Based on this initial design, 7 improvement iterations were conducted. Details recorded in pathfinder Optimization Journey.

Key improvements:

  • Model selection: Evaluated 3 ColBERT models, all produced identical accuracy (87.3%). Adopted answerai-colbert-small INT8 (9ms)
  • History correlation: 5-entry ring buffer improved ambiguous bare filename resolution from 35% → 85% (+50pp)
  • Filesystem monitoring: Real-time index updates via notify crate
  • Orphan process detection: Automatic shutdown when parent MCP client disappears

Remaining Challenges

  • Wrong extension (e.g., matcher.pymatcher.rs) accuracy at 57%
  • Ambiguous bare filenames: 75% without history context
  • Edit-distance scoring for improved typo correction
  • Tool execution proxy safety: tool_retry_with_resolve automatically re-executes tools after path resolution. While convenient, if the resolved path points to an unintended file, write operations could have undesired effects — further safety considerations are needed
  • Pluggable model entry point: Currently fixed to answerai-colbert-small. A pluggable interface for swapping in alternative re-ranking models would allow tuning per use case and project scale

CLI Help Output

  [email protected] ~/Development/loftllc-web % pathfinder-mcp -h
pathfinder-mcp — deterministic path resolution MCP server

USAGE
    pathfinder [OPTIONS]

OPTIONS
    --root <PATH>     Add a project root directory to watch and index.
                      May be specified multiple times.  Defaults to $PWD.
    -h, --help        Print this help message and exit.

DESCRIPTION
    An MCP (Model Context Protocol) server that resolves ENOENT / NotFound
    path errors for AI coding agents.  It builds an in-memory path index of
    configured root directories and uses fuzzy matching combined with ColBERT
    MaxSim re-ranking (when an ONNX model is available) to resolve incorrect
    paths to their most likely existing counterparts.

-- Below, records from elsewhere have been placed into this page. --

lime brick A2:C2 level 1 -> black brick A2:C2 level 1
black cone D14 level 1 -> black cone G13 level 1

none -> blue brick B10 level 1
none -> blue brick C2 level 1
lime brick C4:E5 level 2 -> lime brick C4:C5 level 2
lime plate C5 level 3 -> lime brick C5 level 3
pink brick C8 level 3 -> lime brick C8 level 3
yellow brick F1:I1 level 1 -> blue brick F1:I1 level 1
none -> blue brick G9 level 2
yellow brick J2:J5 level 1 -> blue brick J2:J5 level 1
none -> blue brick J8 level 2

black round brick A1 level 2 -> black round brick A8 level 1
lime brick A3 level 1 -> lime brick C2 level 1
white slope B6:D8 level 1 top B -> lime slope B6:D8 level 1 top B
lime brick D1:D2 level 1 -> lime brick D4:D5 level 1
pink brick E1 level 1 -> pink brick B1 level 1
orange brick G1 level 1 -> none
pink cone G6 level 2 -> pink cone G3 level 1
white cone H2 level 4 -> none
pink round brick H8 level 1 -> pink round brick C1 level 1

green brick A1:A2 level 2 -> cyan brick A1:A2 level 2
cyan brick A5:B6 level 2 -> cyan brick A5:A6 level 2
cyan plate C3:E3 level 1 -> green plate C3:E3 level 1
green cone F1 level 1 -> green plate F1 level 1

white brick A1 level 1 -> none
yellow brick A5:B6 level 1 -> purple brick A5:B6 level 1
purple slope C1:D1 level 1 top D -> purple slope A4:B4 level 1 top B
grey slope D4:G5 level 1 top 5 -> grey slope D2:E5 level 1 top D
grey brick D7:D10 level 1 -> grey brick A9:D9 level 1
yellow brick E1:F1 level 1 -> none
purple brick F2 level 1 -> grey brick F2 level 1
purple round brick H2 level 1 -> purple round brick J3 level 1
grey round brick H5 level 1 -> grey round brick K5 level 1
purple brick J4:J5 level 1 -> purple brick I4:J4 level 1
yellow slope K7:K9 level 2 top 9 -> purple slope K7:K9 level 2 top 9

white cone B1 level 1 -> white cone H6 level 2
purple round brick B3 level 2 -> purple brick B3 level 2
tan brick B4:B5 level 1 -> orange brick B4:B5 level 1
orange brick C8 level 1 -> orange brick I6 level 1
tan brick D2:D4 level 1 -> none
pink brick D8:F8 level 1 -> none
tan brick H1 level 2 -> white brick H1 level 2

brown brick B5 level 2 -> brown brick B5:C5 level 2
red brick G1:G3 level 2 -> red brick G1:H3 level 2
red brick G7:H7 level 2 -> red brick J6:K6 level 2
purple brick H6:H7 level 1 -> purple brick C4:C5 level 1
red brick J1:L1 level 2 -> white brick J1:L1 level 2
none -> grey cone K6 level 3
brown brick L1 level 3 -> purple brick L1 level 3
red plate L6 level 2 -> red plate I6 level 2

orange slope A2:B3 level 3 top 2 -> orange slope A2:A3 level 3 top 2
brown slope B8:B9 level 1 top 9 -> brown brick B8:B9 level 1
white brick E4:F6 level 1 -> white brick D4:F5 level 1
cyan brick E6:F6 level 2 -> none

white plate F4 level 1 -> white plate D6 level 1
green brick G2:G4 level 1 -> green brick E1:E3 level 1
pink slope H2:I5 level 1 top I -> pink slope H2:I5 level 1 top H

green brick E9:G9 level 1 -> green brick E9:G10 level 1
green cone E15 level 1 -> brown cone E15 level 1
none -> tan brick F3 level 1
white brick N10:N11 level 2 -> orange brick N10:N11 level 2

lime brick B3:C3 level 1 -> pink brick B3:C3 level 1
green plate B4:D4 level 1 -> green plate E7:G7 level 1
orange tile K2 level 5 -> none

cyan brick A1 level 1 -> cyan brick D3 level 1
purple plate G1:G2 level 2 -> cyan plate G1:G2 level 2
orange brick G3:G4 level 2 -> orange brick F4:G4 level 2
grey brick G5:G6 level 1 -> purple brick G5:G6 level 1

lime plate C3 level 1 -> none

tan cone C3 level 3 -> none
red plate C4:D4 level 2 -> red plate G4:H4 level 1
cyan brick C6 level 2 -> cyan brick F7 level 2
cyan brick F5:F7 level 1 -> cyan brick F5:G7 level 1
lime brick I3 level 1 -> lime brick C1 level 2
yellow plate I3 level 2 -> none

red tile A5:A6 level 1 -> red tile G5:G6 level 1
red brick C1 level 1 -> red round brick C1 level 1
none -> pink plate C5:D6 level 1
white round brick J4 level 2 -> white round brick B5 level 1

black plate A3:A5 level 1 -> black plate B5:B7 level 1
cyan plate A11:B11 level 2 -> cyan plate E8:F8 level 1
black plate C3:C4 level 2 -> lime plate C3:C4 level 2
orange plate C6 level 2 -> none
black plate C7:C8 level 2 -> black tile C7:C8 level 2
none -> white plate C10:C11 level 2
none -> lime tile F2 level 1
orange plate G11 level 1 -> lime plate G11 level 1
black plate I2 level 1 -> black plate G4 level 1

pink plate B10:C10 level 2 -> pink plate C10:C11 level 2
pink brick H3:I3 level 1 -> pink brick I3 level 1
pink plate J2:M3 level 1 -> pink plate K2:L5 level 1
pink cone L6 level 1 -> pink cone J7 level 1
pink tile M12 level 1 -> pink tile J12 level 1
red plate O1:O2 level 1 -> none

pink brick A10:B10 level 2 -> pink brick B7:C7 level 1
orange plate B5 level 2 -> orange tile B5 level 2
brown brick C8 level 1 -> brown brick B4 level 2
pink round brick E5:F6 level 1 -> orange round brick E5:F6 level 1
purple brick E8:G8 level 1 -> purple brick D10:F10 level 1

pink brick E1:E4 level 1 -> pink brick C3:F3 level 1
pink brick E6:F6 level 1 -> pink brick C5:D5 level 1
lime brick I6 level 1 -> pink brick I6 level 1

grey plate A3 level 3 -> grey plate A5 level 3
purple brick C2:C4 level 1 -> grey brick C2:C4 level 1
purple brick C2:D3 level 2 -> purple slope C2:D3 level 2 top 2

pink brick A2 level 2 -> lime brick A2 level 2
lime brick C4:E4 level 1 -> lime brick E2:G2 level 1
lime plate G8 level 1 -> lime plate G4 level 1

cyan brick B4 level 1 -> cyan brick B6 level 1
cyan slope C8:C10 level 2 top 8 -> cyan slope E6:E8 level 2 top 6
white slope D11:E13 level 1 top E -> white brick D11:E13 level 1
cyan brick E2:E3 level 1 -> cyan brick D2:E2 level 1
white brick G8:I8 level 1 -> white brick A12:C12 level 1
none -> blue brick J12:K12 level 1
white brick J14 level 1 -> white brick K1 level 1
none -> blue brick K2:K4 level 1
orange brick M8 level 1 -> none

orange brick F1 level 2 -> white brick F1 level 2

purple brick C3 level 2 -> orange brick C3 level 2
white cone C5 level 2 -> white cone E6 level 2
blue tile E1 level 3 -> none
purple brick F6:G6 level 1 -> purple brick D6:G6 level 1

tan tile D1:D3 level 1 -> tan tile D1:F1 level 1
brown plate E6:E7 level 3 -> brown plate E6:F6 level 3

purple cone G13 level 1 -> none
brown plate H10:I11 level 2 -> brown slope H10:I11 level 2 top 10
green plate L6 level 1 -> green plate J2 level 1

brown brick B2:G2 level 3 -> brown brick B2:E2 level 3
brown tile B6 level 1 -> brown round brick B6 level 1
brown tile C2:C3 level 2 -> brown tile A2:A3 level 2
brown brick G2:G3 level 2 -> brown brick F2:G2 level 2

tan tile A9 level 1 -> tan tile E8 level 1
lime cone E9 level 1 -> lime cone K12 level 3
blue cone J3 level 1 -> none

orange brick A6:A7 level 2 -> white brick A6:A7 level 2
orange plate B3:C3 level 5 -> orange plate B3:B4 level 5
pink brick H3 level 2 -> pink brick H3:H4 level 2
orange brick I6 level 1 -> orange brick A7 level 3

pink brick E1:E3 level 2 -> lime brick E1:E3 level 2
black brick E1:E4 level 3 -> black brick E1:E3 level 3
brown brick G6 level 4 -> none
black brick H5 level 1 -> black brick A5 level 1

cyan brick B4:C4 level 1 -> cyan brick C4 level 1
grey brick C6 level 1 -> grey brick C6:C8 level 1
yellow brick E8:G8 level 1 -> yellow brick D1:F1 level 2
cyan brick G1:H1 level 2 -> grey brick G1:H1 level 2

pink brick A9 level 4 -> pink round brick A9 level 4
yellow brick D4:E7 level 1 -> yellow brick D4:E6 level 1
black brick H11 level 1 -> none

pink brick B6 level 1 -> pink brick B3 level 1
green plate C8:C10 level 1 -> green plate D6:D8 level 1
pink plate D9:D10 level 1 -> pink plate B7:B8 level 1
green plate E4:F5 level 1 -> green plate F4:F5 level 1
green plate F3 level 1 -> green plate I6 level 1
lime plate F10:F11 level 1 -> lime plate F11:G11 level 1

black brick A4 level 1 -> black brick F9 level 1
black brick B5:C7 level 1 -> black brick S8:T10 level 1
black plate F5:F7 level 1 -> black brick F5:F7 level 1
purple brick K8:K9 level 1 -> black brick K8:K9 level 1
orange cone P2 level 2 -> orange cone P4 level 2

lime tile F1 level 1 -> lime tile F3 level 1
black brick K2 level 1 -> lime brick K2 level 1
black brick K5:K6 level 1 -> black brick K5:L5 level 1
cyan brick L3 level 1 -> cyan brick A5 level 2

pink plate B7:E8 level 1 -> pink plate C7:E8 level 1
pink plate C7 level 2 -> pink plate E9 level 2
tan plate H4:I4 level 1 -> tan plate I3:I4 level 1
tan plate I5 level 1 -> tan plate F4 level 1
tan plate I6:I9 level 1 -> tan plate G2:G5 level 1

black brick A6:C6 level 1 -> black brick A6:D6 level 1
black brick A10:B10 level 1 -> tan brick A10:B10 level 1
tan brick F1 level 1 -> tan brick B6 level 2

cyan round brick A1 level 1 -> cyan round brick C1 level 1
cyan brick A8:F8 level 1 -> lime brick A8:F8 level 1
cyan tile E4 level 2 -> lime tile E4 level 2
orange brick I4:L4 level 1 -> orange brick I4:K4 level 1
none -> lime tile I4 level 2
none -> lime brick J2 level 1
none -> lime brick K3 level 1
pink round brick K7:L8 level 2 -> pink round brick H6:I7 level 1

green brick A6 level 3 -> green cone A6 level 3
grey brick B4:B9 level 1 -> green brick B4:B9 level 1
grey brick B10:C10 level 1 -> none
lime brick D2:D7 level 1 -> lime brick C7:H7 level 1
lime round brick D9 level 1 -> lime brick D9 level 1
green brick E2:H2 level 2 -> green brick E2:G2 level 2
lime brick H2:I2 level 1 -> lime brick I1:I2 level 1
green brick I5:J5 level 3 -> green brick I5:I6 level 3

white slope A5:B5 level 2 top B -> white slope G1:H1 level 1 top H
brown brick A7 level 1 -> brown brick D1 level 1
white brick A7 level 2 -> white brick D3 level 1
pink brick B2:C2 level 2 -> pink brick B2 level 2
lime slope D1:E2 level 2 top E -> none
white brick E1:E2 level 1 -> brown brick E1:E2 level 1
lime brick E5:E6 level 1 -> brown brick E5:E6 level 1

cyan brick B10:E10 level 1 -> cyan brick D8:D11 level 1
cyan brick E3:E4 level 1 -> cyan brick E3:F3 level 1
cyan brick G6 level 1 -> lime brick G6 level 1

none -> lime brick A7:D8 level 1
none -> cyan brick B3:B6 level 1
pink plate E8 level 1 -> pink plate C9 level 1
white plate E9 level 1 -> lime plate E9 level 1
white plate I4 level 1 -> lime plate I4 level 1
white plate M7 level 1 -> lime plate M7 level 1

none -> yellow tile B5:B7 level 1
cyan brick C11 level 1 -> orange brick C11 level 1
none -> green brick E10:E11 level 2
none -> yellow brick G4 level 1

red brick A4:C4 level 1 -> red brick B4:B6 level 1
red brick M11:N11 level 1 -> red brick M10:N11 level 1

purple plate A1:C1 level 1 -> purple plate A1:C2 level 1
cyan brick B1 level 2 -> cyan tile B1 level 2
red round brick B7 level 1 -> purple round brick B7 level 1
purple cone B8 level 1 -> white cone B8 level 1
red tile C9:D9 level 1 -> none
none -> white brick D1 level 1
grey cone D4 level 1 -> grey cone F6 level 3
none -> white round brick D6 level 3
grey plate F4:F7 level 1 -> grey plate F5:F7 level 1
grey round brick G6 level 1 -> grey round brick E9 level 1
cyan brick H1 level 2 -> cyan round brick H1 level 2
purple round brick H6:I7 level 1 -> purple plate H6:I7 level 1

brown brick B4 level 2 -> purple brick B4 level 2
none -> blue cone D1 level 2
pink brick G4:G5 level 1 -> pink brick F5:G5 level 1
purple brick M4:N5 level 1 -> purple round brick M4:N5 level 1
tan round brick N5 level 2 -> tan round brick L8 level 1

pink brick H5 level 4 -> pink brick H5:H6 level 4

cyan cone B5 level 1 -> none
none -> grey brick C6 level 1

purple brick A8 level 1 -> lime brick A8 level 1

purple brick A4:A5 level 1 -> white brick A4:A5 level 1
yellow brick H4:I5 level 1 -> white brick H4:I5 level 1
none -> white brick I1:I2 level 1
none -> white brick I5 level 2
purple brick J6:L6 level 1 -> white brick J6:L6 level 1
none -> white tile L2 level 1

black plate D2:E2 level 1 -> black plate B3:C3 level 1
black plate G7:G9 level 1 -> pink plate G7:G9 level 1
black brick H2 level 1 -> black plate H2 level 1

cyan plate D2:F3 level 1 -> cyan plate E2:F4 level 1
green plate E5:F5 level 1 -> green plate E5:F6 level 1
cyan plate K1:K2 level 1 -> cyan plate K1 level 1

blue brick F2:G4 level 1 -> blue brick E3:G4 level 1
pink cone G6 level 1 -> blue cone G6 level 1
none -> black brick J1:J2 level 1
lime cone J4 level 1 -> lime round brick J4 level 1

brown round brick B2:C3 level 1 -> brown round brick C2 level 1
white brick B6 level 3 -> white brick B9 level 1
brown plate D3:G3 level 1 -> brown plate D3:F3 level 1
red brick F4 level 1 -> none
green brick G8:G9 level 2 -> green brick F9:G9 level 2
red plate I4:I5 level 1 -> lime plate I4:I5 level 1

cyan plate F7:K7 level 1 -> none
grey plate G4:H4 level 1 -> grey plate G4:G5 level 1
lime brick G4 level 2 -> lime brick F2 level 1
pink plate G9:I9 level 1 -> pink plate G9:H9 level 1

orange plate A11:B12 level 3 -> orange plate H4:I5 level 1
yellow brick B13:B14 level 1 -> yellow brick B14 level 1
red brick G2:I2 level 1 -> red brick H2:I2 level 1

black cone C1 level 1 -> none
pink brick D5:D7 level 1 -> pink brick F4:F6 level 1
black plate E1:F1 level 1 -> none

    Communication is via JSON-RPC over stdin/stdout.  Evaluation metrics are
    written to stderr as JSON lines (redirect with 2>metrics.jsonl).

    The server runs a stdin reader thread with periodic orphan detection and
    exits automatically when the parent MCP client process disappears.

ENVIRONMENT VARIABLES
    RESOLVE_MODEL_PRECISION  Model precision: "int8" (default), "fp16", or "fp32".
    RESOLVE_MODEL_DIR        Model directory containing model_*.onnx + tokenizer.json.
    RESOLVE_TOPK             Minimum topk value (default 10).
    INCLUDE_DIRS             Comma-separated directory names to force-include.

MCP TOOLS
    path_resolve             Resolve a failed file path to the best match.
    tool_retry_with_resolve  Resolve and automatically retry the operation.
    roots_list               Return configured root directories.
    reindex_paths            Force a full rebuild of the path index.

MCP CLIENT CONFIGURATION (Claude Code)
    "pathfinder-mcp": {
      "command": "pathfinder",
      "args": ["--root", "${workspaceFolder}"]
    }
  

Conclusion

Compensate for LLM path generation weakness through filesystem indexing + semantic re-ranking + automatic retry. Result: largely automated error recovery, freeing developers from manual path correction and allowing focus on higher-level directives.

Rust + ONNX implementation achieves both low latency and high precision, making production deployment viable. For detailed optimization process, see pathfinder Optimization Journey.